Thanks for the info guys!

We finally got some snow last night. Not a lot, only 4" or so. However, it was heavy wet snow that was slushy at the bottom with a layer of ice on top. Pretty messy stuff that would have been very unpleasant to shovel and would have clogged that little Craftsman for sure.

Not the Toro though! It powered through everything, including the end of the driveway. I saw snow go as far as 20 feet or or so, and it never bogged down or clogged! PowerShift feature is actually useful and does indeed help keep the front end from riding up over compacted snow. Love it! Very happy with my acquisition! :grin:
































SnoThro said:


> Few answers for you
> Reverse should lock. If the bar is snapping up back into forward gears the plastic interlock is broken or stuck. If the shift lever stays roughly in place but you simply lose reverse then its just a cable adjustment (looking under the dash its the bottom cable at the front which you want to shorten). When you put it into reverse you're moving a shift collar in the transmission over to engage 4 bosses on a separate gear. If the cable is improperly adjusted or just stretched a bit the collar will no longer make contact or only partial contact which can lead to damage. The bosses aren't really robust either so its always a good idea to cradle the shift lever before releasing the drive handle so it doesn't "slam" back into forward.


If I out it into gear it'll hold for a few seconds then starts to slide out back towards the forward gears. Could that be the cable needing to be adjusted?


----------



## SnoThro (Feb 20, 2016)

The shift lever should hold its position until you release the drive handle, you'll just lose reverse. If that's the case then yes its just a cable adjustment.


----------



## KennyW in CT (Feb 24, 2015)

I just replaced the input, forward and reverse bevel gear and slider in a 624 power shift. The new Kit (you can't by the forward/reverse gears or slider separately anymore) has a vertical wall on both sides of the slider tabs versus a ramped lead-in with vertical on one side only.
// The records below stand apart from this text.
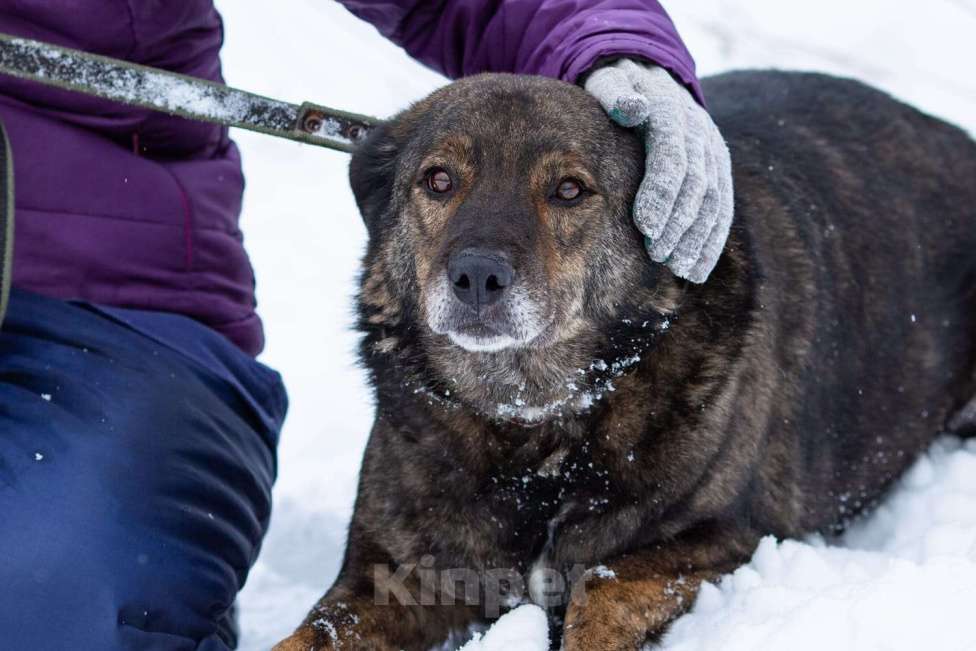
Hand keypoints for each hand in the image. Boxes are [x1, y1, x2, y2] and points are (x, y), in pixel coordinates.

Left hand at [585, 59, 733, 283]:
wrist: (650, 76)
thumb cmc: (618, 87)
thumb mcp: (609, 81)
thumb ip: (615, 93)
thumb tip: (631, 106)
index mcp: (670, 112)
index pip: (671, 157)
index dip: (661, 193)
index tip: (646, 227)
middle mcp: (699, 132)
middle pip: (696, 184)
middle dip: (679, 223)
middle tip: (658, 254)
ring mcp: (712, 151)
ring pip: (714, 199)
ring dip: (699, 237)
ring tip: (681, 268)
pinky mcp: (717, 168)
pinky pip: (722, 208)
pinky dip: (712, 240)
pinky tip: (698, 270)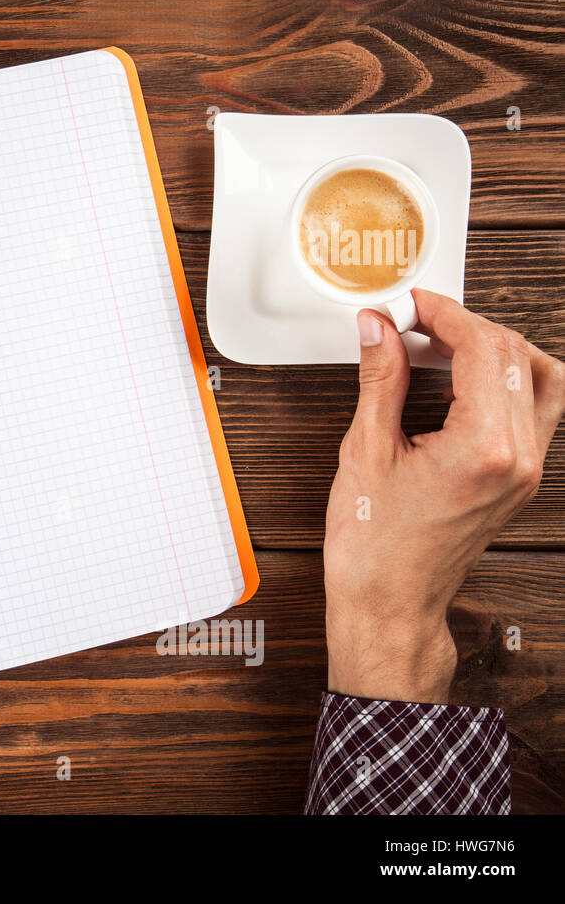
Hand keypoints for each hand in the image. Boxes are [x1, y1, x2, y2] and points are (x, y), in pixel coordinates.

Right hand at [324, 289, 564, 703]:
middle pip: (516, 356)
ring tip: (444, 347)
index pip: (484, 349)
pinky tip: (458, 384)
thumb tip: (381, 329)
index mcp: (484, 449)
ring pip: (540, 379)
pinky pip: (534, 410)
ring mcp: (527, 471)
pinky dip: (503, 382)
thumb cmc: (374, 546)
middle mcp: (519, 458)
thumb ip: (381, 379)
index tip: (412, 304)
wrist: (389, 602)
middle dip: (465, 327)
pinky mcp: (520, 480)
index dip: (445, 314)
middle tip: (414, 324)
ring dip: (496, 351)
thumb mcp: (366, 451)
Only thing I can see this doing is causing more grinding when going from forward to reverse and back if the teeth aren't in perfect mesh. The manual says shift on the fly in forward is ok but I've seen worn shifter keys when people do that frequently. The one I just repaired would hold reverse as long as the traction handle was held down but the second you lift the handle just a hair, it will spring back into forward. putting a little more tension on the reverse cable will increase the spring force holding it in reverse. Once it is in reverse, the force of the gears mated to the slider teeth should hold it there with the lever down.


----------



## Greg13 (Nov 25, 2018)

Reverse is designed to be held, it is a safety feature to keep you from running over yourself. There is no detent to hold the reversing gear in the transmission. I think it states in the owner's manual (downloadable on the Toro site) as well as the parts & service manuals for free.


----------



## SimplicitySolid22 (Nov 18, 2018)

You showed your new Toro some love so it paid you back. Nice score looks new!!!


So your gear in auger gearbox is non brass.....that is why GL-5 or Gl-6 rating on the 85-95EP!!!!??????? I am guessing?????
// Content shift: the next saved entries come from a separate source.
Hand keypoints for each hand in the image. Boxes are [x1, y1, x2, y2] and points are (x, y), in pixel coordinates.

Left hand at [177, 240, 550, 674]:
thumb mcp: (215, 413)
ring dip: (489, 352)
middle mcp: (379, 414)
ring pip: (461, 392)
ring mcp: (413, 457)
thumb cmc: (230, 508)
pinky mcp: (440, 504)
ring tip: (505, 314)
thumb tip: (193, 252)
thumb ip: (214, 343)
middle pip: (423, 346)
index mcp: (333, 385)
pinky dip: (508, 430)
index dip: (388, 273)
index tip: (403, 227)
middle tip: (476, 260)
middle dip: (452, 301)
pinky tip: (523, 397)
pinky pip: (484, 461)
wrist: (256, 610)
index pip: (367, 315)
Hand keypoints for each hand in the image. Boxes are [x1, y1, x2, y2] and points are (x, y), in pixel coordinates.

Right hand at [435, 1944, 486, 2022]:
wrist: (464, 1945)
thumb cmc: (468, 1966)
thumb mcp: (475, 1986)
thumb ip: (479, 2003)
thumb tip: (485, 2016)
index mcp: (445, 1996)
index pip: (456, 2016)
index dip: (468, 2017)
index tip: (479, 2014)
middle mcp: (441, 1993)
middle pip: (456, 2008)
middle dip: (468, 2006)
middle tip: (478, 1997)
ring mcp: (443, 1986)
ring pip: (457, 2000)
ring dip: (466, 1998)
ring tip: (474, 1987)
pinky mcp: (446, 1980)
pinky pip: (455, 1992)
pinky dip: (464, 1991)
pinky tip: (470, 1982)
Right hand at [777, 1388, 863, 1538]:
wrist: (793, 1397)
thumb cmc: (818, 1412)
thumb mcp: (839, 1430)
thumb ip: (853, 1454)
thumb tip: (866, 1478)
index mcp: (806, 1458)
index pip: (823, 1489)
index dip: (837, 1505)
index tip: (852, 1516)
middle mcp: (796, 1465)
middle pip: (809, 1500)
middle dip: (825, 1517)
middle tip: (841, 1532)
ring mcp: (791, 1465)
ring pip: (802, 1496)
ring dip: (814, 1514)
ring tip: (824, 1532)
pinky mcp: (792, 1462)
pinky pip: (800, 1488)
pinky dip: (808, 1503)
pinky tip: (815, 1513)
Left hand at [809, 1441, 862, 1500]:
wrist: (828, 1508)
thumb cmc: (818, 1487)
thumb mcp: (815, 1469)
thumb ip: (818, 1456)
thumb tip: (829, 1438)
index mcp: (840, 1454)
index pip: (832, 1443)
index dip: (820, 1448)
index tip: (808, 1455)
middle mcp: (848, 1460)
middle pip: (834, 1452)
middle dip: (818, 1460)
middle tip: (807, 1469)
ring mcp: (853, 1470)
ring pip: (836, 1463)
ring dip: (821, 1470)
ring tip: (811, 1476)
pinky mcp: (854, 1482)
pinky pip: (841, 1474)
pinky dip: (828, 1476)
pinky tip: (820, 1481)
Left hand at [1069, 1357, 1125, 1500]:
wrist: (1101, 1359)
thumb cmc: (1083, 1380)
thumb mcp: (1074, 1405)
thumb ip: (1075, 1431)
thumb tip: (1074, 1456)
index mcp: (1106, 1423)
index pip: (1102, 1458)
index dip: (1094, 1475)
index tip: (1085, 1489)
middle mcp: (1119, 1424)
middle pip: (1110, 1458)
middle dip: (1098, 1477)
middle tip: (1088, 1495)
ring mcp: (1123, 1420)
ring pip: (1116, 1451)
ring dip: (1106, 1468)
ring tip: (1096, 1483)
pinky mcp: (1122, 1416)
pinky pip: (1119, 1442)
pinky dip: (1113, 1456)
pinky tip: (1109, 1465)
https://www.partstree.com/parts/toro/parts/62-0120/




Closest I could find without going up tp 85-140:


https://www.amazon.com/Liqui-Moly-20010-85W-90-Pressure/dp/B001NFC1BM/ref=sr_1_5?s=automotive&ie=UTF8&qid=1550280528&sr=1-5&keywords=gl5+gear+oil


----------



## SnoThro (Feb 20, 2016)

Greg13 said:


> Reverse is designed to be held, it is a safety feature to keep you from running over yourself. There is no detent to hold the reversing gear in the transmission. I think it states in the owner's manual (downloadable on the Toro site) as well as the parts & service manuals for free.


There is some confusion as to what we're talking about because no, you don't have to hold the machine in reverse gear while reversing, which is what the OP asked.

Power Shifts have a control box under the dash like a manual transmission. You have 1-4 forward and then the 1-2 reverse. 1-4 moves into a detent, you simply select speed and squeeze the handle. Reverse you pull back into 1 or 2 and while holding the shift lever in the desired reverse speed you squeeze the clutch/drive handle and start going backward. At this point the shift lever is held by an interlock engaged by the clutch or drive handle and does not need to be held in place while you back up. Once you let go of the clutch/drive handle the shift lever will pop back into the forward gear speed selection.

If the shift collar cable is adjusted improperly you can put the shift lever in reverse, squeeze the handle and either nothing will happen or you get reverse until you release hand tension on the shift lever. This is because the collar is not being pulled tight enough to engage while the shift lever is interlocked. To remedy this you shorted the lower cable at the front of the control box which will return tension to the cable while you're interlocked in reverse.


----------



## hanyoukimura (Oct 16, 2015)

It was indeed the cable. Had too much slack. Adjusted it and reverse works as it should. She's at 100% now! Thanks!


----------